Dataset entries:
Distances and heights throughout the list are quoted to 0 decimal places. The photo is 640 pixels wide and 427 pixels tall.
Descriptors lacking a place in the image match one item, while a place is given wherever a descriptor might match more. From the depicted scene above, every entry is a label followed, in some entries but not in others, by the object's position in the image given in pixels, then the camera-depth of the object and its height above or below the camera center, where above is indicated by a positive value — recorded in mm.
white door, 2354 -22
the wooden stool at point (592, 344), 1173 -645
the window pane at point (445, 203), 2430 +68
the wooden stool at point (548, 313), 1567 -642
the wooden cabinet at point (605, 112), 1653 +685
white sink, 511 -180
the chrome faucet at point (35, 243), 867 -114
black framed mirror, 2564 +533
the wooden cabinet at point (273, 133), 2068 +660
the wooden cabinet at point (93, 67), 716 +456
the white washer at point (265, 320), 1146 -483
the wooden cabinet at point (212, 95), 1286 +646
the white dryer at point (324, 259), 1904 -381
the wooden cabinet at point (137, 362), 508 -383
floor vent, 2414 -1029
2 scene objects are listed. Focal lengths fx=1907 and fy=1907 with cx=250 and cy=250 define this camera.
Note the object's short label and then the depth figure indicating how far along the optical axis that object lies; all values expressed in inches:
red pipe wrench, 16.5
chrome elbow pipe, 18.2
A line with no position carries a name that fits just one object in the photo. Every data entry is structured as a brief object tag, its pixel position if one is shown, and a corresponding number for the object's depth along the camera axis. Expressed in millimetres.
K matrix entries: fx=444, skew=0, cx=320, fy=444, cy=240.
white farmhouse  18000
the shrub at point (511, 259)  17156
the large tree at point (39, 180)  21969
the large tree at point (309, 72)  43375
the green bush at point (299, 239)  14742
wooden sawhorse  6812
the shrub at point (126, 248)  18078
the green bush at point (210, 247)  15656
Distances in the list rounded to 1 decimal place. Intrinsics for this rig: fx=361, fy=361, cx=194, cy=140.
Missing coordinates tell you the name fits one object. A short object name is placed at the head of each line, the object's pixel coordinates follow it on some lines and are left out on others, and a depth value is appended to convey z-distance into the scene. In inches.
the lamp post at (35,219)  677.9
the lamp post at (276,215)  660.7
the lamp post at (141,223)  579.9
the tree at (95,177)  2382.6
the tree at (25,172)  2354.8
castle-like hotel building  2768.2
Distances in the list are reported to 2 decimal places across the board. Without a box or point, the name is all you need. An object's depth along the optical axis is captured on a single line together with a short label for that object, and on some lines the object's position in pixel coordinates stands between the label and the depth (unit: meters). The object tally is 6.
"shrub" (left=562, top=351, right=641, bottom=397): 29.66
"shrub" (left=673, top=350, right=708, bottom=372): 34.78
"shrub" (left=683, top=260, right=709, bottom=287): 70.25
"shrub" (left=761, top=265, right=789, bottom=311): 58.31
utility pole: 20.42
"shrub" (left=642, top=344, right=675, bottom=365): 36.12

▶ **Work request**:
Reply with only the number of lines in the entries that contain the word "wooden".

▶ **Answer to this exercise**:
8